Images aside, the whole listing should be written out word for word.

Recorded data.
Segment Open

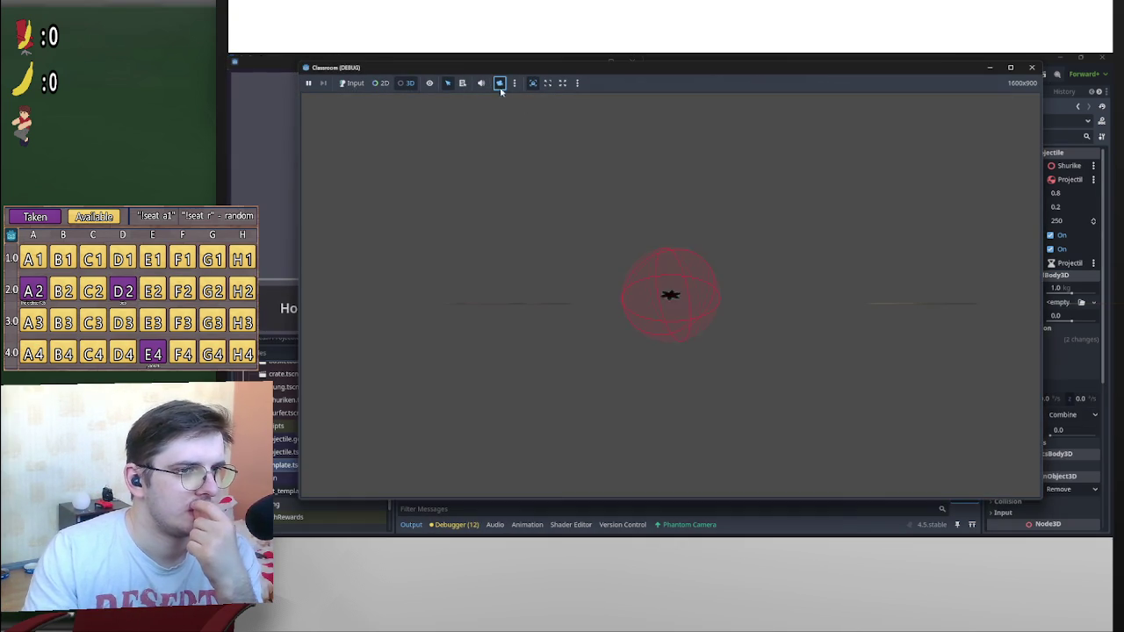
pyautogui.scroll(5, 864, 279)
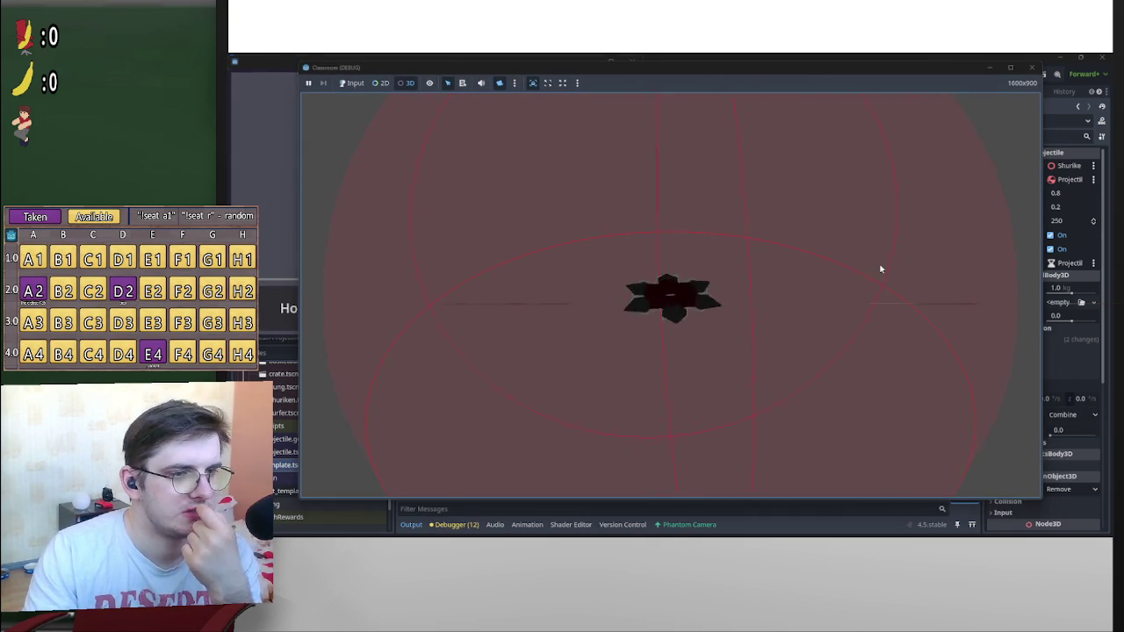
pyautogui.scroll(-4, 881, 269)
pyautogui.scroll(2, 900, 269)
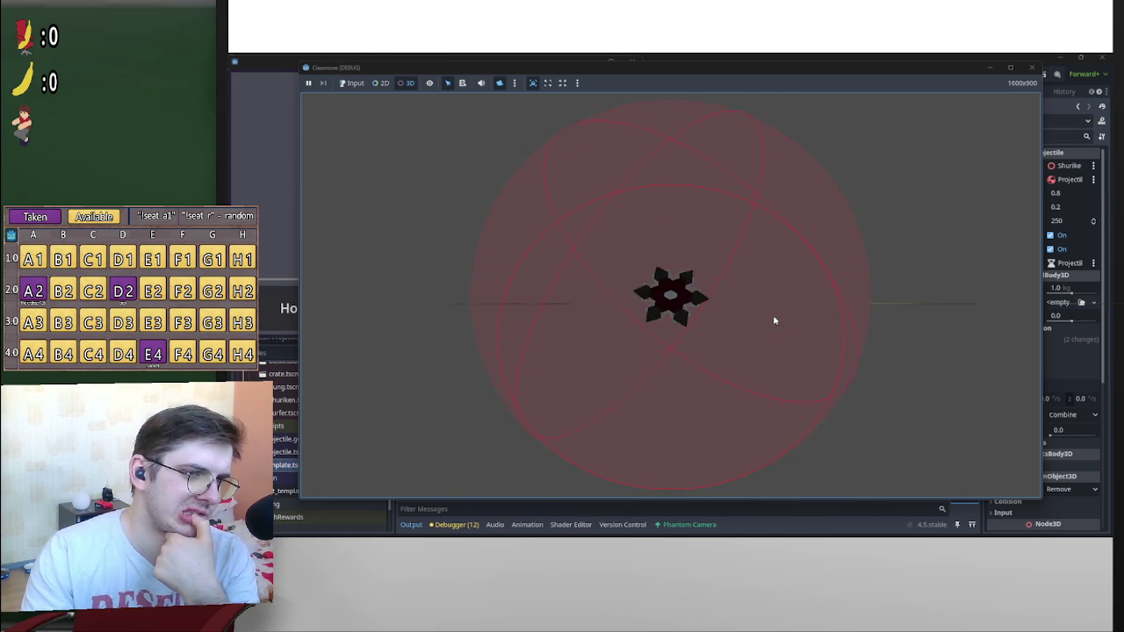
pyautogui.click(1038, 70)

Segment Closed

Result for this exercise.
pyautogui.scroll(5, 864, 279)
pyautogui.scroll(-4, 881, 269)
pyautogui.scroll(2, 900, 269)
pyautogui.click(1038, 70)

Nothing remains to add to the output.